Return each entry word for word. Leave the images out.

## Excerpted records
━━━━━━━━

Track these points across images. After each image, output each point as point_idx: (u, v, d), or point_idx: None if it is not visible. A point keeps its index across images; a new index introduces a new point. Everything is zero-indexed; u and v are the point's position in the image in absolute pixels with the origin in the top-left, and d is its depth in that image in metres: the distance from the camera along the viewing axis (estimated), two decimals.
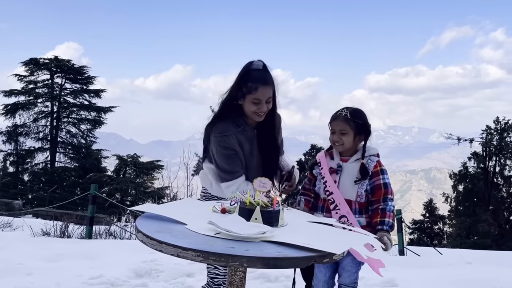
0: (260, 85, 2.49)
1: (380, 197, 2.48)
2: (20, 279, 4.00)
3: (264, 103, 2.51)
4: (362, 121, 2.49)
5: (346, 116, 2.47)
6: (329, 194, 2.47)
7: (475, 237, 23.95)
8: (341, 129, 2.46)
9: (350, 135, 2.46)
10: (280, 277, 4.38)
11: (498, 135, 26.28)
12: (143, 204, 2.19)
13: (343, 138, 2.46)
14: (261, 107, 2.51)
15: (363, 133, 2.50)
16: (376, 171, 2.50)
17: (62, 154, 26.30)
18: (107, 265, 4.63)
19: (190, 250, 1.53)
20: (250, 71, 2.54)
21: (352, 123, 2.46)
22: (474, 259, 6.50)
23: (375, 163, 2.51)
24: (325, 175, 2.49)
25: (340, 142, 2.47)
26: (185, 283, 4.22)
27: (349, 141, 2.47)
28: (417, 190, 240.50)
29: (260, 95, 2.49)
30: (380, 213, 2.45)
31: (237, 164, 2.54)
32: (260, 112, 2.53)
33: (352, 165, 2.50)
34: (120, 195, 21.81)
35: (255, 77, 2.51)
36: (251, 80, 2.50)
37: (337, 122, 2.49)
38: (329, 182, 2.48)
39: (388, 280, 4.41)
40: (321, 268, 2.58)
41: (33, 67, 25.68)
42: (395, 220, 2.57)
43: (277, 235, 1.74)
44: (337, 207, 2.44)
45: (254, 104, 2.51)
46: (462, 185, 26.52)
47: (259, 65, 2.56)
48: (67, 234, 7.56)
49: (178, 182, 10.84)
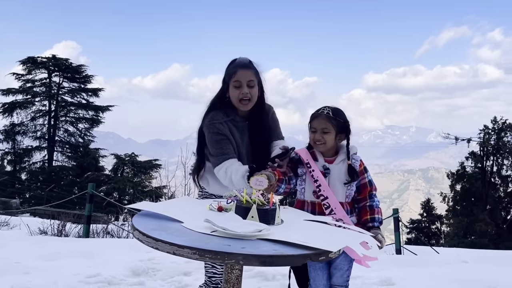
0: (239, 68, 2.57)
1: (366, 194, 2.51)
2: (17, 278, 4.00)
3: (246, 86, 2.55)
4: (343, 119, 2.46)
5: (328, 114, 2.42)
6: (324, 198, 2.40)
7: (472, 237, 23.99)
8: (323, 128, 2.41)
9: (332, 134, 2.42)
10: (277, 275, 4.39)
11: (495, 135, 26.31)
12: (140, 202, 2.19)
13: (325, 137, 2.42)
14: (243, 89, 2.55)
15: (343, 132, 2.47)
16: (361, 170, 2.50)
17: (59, 153, 26.27)
18: (104, 263, 4.63)
19: (186, 247, 1.53)
20: (230, 64, 2.65)
21: (334, 121, 2.42)
22: (471, 258, 6.53)
23: (359, 162, 2.50)
24: (319, 178, 2.41)
25: (322, 141, 2.42)
26: (182, 282, 4.23)
27: (331, 140, 2.43)
28: (414, 190, 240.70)
29: (239, 77, 2.55)
30: (368, 210, 2.48)
31: (227, 147, 2.54)
32: (244, 96, 2.56)
33: (339, 166, 2.46)
34: (118, 194, 21.78)
35: (235, 64, 2.61)
36: (230, 69, 2.60)
37: (319, 120, 2.43)
38: (324, 186, 2.41)
39: (385, 279, 4.43)
40: (318, 272, 2.53)
41: (31, 66, 25.60)
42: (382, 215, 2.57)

━━━━━━━━

## Solution
Track these points across images. After each image, output each point as point_idx: (u, v, d), or point_idx: None if it is not visible. A point keeps its index across images; a new index introduces a new point. Everything is zero-indexed; u and v are the point's position in the image in absolute pixels with the origin in the top-left, and d is its depth in that image in metres: the distance from the camera along the viewing axis (estimated), two decimals.
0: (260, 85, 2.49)
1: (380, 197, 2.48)
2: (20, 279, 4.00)
3: (264, 103, 2.51)
4: (362, 121, 2.49)
5: (346, 116, 2.47)
6: (329, 194, 2.47)
7: (475, 237, 23.95)
8: (341, 129, 2.46)
9: (350, 135, 2.46)
10: (280, 277, 4.38)
11: (498, 135, 26.28)
12: (143, 204, 2.19)
13: (343, 138, 2.46)
14: (261, 107, 2.51)
15: (363, 133, 2.50)
16: (376, 171, 2.50)
17: (62, 154, 26.30)
18: (107, 265, 4.63)
19: (190, 250, 1.53)
20: (250, 71, 2.54)
21: (352, 123, 2.46)
22: (474, 259, 6.50)
23: (375, 163, 2.51)
24: (325, 175, 2.49)
25: (340, 142, 2.47)
26: (185, 283, 4.22)
27: (349, 141, 2.47)
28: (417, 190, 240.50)
29: (260, 95, 2.49)
30: (380, 213, 2.45)
31: (237, 164, 2.54)
32: (260, 112, 2.53)
33: (352, 165, 2.50)
34: (120, 195, 21.81)
35: (255, 77, 2.51)
36: (251, 80, 2.50)
37: (337, 122, 2.49)
38: (329, 182, 2.48)
39: (388, 280, 4.41)
40: (321, 268, 2.58)
41: (33, 67, 25.68)
42: (395, 220, 2.57)
43: (277, 235, 1.74)
44: (337, 207, 2.44)
45: (254, 104, 2.51)
46: (462, 185, 26.52)
47: (259, 65, 2.56)
48: (67, 234, 7.56)
49: (178, 182, 10.84)
0: (239, 68, 2.57)
1: (366, 194, 2.51)
2: (17, 278, 4.00)
3: (246, 86, 2.55)
4: (343, 119, 2.46)
5: (328, 114, 2.42)
6: (324, 198, 2.40)
7: (472, 237, 23.99)
8: (323, 128, 2.41)
9: (332, 134, 2.42)
10: (277, 275, 4.39)
11: (495, 135, 26.31)
12: (140, 202, 2.19)
13: (325, 137, 2.42)
14: (243, 89, 2.55)
15: (343, 132, 2.47)
16: (361, 170, 2.50)
17: (59, 153, 26.27)
18: (104, 263, 4.63)
19: (186, 247, 1.53)
20: (230, 64, 2.65)
21: (334, 121, 2.42)
22: (471, 258, 6.53)
23: (359, 162, 2.50)
24: (319, 178, 2.41)
25: (322, 141, 2.42)
26: (182, 282, 4.23)
27: (331, 140, 2.43)
28: (414, 190, 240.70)
29: (239, 77, 2.55)
30: (368, 210, 2.48)
31: (227, 147, 2.54)
32: (244, 96, 2.56)
33: (339, 166, 2.46)
34: (118, 194, 21.78)
35: (235, 64, 2.61)
36: (230, 69, 2.60)
37: (319, 120, 2.43)
38: (324, 186, 2.41)
39: (385, 279, 4.43)
40: (318, 272, 2.53)
41: (31, 66, 25.60)
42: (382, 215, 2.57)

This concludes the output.